第66話 スロー仲良し


 ステイシーさんが全裸だったのは、正気を失っていた僕がすべて服を剥ぎ取ったからだった。幸い、破り捨てたのではなく優しく丁寧に剥ぎ取ったらしく、服は不自然に破れていたりはしない。


 なのでセッ〇スしないと出られない異空間内に散らばっていた服をなんとかかき集めてステイシーさんに着せると、なんとか〝女帝〟としての体裁が整う。


 それから僕らは「セッ〇しないと出られない異空間」を脱出した。

 異空間にはいつの間にか大きな扉が出現していて、そこが現実空間へと繋がっていたのだ。


 そうして僕たちが異空間を脱出した先は案の定、僕がヤリ部屋生成スキルを発動させた夕食会の会場。すなわち女帝旅団の拠点のど真ん中だった。
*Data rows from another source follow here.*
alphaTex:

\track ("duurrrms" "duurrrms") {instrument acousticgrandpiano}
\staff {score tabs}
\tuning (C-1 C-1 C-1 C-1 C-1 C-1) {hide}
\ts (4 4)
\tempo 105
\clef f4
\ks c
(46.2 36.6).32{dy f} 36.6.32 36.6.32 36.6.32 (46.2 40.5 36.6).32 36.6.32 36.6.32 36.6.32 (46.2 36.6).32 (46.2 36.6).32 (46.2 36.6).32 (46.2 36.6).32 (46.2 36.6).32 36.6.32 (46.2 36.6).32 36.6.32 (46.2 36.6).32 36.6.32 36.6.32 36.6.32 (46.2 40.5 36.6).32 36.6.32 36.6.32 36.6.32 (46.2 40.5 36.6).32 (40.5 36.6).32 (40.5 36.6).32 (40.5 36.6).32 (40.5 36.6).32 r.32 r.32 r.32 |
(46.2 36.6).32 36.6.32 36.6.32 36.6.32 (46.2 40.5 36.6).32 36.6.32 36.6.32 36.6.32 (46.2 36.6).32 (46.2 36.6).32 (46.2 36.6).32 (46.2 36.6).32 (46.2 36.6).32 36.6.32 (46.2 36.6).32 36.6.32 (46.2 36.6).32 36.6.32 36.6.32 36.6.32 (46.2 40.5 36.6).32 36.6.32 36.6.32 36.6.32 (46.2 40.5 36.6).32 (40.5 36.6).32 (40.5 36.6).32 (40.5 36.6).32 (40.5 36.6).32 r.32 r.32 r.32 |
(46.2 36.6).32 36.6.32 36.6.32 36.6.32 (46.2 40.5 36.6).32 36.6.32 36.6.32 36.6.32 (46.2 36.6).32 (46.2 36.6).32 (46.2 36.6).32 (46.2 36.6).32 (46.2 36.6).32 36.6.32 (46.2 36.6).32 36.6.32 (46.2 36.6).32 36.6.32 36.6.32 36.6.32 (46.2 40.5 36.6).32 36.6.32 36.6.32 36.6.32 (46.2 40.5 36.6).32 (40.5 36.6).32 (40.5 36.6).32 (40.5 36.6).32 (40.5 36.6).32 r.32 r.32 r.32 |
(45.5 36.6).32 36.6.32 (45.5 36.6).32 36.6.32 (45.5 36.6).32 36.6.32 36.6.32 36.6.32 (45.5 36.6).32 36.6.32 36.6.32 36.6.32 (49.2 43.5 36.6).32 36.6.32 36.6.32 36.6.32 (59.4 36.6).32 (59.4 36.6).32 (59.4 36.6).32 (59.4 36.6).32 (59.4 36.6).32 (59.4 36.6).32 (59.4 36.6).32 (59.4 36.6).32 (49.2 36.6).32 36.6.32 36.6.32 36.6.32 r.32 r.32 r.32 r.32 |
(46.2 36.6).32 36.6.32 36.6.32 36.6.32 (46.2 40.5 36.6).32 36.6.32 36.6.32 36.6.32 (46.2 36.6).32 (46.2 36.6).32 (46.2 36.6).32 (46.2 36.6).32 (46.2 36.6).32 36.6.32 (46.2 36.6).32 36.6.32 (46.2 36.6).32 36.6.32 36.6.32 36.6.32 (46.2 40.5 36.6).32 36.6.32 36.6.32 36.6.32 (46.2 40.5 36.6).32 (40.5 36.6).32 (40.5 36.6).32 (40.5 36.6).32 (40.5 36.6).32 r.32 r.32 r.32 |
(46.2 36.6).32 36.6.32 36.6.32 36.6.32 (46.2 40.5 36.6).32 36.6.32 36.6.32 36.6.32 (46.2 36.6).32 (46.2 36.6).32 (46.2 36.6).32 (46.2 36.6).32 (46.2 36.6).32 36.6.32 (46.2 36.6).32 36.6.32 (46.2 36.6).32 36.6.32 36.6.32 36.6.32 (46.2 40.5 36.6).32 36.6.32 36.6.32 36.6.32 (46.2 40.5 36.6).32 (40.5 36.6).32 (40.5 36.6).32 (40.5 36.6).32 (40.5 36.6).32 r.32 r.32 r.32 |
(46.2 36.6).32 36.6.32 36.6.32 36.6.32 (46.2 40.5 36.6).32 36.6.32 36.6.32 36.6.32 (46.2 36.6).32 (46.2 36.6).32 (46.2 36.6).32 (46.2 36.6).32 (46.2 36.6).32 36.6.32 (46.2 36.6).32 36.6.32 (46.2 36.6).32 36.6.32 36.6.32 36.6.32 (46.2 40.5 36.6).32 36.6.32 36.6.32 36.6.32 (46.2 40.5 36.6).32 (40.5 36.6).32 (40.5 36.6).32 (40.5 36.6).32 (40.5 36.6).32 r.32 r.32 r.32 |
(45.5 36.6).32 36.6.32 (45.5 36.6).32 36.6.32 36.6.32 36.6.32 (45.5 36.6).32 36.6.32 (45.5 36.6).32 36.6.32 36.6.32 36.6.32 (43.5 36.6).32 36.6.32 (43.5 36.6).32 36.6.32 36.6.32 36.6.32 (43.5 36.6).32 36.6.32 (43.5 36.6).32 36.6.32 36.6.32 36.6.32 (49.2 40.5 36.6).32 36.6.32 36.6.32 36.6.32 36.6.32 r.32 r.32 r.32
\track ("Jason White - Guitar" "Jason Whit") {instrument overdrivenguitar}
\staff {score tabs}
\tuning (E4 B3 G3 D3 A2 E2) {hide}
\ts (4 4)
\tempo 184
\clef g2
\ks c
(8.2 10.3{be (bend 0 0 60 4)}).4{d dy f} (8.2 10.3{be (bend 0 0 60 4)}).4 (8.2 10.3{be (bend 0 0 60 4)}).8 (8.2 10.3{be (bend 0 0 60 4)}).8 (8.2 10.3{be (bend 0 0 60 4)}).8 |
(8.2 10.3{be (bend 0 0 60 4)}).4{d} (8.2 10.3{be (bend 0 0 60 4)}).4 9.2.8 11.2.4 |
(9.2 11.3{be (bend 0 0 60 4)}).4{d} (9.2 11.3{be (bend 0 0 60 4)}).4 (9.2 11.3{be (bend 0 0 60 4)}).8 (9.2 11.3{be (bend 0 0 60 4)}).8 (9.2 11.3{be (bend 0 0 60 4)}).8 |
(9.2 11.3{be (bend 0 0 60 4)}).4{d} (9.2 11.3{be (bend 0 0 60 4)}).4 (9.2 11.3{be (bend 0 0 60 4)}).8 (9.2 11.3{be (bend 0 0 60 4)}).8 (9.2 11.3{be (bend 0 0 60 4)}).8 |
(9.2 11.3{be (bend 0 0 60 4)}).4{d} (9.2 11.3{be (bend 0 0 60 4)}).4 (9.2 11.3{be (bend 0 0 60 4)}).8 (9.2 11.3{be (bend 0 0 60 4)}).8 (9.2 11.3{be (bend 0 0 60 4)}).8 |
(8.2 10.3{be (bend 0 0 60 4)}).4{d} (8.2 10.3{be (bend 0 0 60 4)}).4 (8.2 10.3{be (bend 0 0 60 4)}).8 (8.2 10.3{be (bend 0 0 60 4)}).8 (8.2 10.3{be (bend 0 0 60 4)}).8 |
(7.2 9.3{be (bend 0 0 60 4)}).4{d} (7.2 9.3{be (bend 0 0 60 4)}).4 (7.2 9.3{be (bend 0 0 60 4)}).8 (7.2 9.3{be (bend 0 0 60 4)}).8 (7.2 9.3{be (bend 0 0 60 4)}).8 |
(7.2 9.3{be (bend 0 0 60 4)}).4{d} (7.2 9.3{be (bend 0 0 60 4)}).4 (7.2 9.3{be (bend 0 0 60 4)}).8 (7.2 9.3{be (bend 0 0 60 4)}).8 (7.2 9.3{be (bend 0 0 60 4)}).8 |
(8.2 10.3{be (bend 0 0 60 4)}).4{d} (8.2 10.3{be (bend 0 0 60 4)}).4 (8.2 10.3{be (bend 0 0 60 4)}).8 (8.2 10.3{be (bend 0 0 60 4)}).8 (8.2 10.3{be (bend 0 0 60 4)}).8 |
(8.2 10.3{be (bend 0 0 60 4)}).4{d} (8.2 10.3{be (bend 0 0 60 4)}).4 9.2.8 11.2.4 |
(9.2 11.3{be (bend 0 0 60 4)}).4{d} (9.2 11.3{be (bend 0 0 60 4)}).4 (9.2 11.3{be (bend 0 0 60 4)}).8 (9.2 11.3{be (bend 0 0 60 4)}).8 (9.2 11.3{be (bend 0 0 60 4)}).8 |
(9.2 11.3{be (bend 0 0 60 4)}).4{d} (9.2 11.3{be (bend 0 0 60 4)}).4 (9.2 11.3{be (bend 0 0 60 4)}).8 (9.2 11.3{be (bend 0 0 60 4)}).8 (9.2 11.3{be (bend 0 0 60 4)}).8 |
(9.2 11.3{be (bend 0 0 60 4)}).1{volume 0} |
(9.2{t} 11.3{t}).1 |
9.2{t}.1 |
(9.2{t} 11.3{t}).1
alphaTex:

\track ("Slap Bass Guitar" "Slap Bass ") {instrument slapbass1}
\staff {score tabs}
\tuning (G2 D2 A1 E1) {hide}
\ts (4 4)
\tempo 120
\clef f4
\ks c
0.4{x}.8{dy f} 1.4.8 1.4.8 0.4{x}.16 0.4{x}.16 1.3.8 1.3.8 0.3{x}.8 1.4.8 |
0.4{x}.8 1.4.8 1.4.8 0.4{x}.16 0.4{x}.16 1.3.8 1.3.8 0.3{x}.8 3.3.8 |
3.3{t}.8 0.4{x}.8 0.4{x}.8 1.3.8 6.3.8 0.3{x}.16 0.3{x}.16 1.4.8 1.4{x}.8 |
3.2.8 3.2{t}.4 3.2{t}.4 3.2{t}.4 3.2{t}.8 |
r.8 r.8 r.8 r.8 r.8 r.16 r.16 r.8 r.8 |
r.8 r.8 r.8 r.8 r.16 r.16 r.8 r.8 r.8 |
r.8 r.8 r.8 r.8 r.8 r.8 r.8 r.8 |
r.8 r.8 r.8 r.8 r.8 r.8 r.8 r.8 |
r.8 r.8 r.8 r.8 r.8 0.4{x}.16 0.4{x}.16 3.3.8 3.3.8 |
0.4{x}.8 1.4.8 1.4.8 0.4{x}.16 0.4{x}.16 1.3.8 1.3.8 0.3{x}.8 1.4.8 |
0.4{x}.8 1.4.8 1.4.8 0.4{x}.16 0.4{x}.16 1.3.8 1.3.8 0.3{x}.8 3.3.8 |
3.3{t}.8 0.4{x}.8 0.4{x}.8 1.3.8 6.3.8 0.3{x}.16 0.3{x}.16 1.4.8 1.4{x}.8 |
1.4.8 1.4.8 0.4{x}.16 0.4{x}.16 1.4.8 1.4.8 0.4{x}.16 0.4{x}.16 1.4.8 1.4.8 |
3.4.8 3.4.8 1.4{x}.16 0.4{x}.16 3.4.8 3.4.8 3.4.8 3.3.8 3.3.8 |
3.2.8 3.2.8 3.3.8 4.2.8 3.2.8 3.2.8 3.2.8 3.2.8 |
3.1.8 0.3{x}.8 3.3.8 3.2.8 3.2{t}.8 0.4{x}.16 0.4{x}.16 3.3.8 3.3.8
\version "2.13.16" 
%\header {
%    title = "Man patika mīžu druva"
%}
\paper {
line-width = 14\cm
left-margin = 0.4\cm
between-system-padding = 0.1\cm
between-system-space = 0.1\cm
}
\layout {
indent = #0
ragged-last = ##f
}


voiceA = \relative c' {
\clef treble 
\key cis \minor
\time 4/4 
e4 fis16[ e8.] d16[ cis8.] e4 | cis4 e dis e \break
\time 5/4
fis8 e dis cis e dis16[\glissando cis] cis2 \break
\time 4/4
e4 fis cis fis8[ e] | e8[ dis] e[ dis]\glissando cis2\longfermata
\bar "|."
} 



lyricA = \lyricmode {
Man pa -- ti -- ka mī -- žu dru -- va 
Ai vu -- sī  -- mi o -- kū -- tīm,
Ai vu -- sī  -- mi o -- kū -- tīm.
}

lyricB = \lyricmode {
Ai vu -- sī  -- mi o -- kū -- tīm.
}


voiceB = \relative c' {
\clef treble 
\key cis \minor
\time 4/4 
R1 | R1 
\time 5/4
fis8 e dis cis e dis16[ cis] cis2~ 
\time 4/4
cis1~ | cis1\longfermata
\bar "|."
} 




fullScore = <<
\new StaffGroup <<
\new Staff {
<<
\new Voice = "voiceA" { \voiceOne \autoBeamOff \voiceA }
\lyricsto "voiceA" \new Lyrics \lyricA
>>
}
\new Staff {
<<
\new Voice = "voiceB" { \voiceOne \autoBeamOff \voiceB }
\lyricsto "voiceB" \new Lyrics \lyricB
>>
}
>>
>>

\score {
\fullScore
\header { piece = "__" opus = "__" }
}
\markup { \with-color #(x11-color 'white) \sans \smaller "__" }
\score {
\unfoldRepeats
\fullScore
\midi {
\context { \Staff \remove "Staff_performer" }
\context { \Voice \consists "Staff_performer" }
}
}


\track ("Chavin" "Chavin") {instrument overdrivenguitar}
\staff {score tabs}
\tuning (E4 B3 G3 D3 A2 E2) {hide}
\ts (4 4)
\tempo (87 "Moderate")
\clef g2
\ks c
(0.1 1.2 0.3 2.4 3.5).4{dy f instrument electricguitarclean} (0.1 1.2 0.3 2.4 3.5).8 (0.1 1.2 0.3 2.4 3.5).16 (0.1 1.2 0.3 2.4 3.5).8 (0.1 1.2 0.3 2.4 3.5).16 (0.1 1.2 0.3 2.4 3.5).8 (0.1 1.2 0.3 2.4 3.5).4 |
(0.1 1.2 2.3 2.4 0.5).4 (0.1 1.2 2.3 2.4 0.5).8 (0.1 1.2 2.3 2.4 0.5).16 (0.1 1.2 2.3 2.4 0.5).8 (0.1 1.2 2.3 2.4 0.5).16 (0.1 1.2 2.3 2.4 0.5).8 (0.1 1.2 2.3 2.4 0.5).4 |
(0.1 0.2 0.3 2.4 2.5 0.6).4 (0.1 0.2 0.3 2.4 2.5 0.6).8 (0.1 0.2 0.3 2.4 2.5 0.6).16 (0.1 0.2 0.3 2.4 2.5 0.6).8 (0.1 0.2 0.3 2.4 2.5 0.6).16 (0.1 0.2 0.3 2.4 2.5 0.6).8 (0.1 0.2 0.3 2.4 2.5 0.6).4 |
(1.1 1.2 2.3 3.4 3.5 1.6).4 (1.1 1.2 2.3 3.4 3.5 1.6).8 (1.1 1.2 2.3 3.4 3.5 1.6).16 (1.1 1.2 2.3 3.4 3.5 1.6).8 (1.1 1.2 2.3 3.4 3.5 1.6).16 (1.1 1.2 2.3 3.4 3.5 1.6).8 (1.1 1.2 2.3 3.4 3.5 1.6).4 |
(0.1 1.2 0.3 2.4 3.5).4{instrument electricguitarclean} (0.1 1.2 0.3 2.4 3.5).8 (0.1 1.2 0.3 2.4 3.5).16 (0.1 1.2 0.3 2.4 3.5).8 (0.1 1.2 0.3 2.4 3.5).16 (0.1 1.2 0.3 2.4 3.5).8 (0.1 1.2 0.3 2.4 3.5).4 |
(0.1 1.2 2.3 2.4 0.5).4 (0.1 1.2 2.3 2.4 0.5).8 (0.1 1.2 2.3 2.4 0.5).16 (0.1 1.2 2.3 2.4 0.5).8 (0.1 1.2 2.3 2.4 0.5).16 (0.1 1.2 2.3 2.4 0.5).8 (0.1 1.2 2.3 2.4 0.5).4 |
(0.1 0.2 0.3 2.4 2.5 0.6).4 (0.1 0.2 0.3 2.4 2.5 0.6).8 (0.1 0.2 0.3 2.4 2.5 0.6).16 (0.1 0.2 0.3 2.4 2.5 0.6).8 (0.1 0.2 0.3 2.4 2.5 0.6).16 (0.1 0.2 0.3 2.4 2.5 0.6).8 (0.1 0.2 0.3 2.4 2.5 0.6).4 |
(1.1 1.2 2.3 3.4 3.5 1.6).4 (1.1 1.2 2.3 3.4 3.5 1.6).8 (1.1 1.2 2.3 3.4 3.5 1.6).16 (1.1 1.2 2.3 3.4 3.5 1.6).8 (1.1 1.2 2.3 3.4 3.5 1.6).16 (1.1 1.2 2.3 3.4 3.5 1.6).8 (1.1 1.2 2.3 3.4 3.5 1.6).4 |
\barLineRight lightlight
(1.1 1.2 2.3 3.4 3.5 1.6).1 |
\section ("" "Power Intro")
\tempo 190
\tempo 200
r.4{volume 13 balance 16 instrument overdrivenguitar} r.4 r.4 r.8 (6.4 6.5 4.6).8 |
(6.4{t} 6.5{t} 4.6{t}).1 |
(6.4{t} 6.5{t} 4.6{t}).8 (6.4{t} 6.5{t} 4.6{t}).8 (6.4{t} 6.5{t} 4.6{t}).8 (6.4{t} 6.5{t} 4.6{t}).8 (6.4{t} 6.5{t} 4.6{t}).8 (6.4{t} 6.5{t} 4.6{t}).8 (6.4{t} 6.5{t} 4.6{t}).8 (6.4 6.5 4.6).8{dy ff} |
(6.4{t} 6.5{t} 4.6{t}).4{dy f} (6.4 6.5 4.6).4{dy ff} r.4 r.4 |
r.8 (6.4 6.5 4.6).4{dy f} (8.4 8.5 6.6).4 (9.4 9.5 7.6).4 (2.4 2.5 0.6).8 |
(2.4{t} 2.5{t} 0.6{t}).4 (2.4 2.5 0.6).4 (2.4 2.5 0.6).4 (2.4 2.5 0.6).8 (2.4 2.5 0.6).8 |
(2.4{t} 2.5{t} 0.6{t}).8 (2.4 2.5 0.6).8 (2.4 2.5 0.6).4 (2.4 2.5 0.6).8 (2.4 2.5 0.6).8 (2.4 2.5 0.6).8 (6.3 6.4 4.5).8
 ヤリ部屋生成スキルはその場で異空間を生成するため、使い手である僕が異空間内に入ってしまうと出入り口がその場で固定されてしまうらしい。


 ……で、まあ、言うまでもないだろうけど、僕たちが夕食会会場に帰還したことで女帝旅団は大騒ぎになった。


 まあ当然だろう。

 旅団構成員からすれば旅団の長であるステイシーさんが丸一日以上行方不明になっていたのだから、これ以上の事件はない。

 必然、一緒に消えていた僕とアリシアは「姐さんとどこ行ってやがった!?」と大勢の旅団構成員に問い詰められることになったのだけど、


「やめなさい。私は平気だし、この子たちは旅団に大きな利益をもたらす大切な客人よ。この子たちに危害を加えることはもちろん、詮索することも固く禁じるわ。それと、今後この子たちが冒険者として問題なく活動できるよう、あらゆる方面から支援してあげなさい」


 アリシアにがっつり命令されたステイシーさんの言葉がすべての詰問を封じ込めた。

 ステイシーさん本人は「ぐぬぬ……っ」と悔しげに僕らを睨んできたし、構成員たちも「え!? ちょっ、姐さん!? どういうことです!?」と面食らっていたけれど……旅団にとってトップの命令は絶対。


 問答無用で僕とアリシアへの支援を表明するステイシーさんの言葉により、僕らは無事に女帝旅団の本拠地を脱出。

 ステイシーさんを拉致したことへの報復を受けるどころか、女帝旅団そのものを半ば支配することに成功してしまうのだった。


      *


 さて、そうして女帝旅団とのいざこざを強引に終結(?)させたあと。 


「ア、アリシア? さすがに丸一日くっつきっぱなしなのはまずいというか、僕がステイシーさんのスキルであんなことになって不安だったのはわかるけど、ほら、〈精神支配無効〉のスキルも出たし、もうあんなことにはならないからそろそろ……」

「……ダメ。まだイチャイチャする」


 宿に戻った僕は、その後丸一日、アリシアにくわえ込まれた状態でずっと抱きしめられていた。激しく求め合うのではなく、入れっぱなしの状態でほとんど動くことなくキスをしたりを繰り返すイチャイチャ特化の仲良しだ。

 

 どうもアリシアは僕がステイシーさんに盗られそうになったことがよほど嫌だったらしく、僕の身体全体に自分の匂いを擦りつけるように甘えてくるのだった。

 その様子はすっごく可愛いかったけど、やっぱり一日中っていうのはよろしくないね……。頭がくらくらするや……。


 と、そんなこんなでアリシアとの仲直りックスも終え一段落したところで、僕たちはようやく頭を切り替える。


 女帝旅団とのいざこざですっかり失念しかけていたけれど、僕たちがこのダンジョン都市サンクリッドにやってきたのは、教会から身を隠すと同時に、自分たちの力を高めるため。


 すなわちダンジョンでしっかり鍛錬することが最大の目的だったのだ。


 決して女帝と〈主従契約〉を交わしたり、アリシアと「絶対に抜いてはいけない仲良し24時」をするためじゃない。


 そんなわけで僕とアリシアはたっぷり仲良くしたあと、装備を調え本格的にダンジョン攻略を開始するのだった。



 ――――――――――――――――――――

 しばらく濃い内容が続いたので、今回はあっさりめ。

 今後はダンジョン攻略などを行ったあと、また仲良しですべてを解決するパートへいく予定です(ちなみに、女帝旅団とのゴタゴタは割とまたすぐ出てきます)。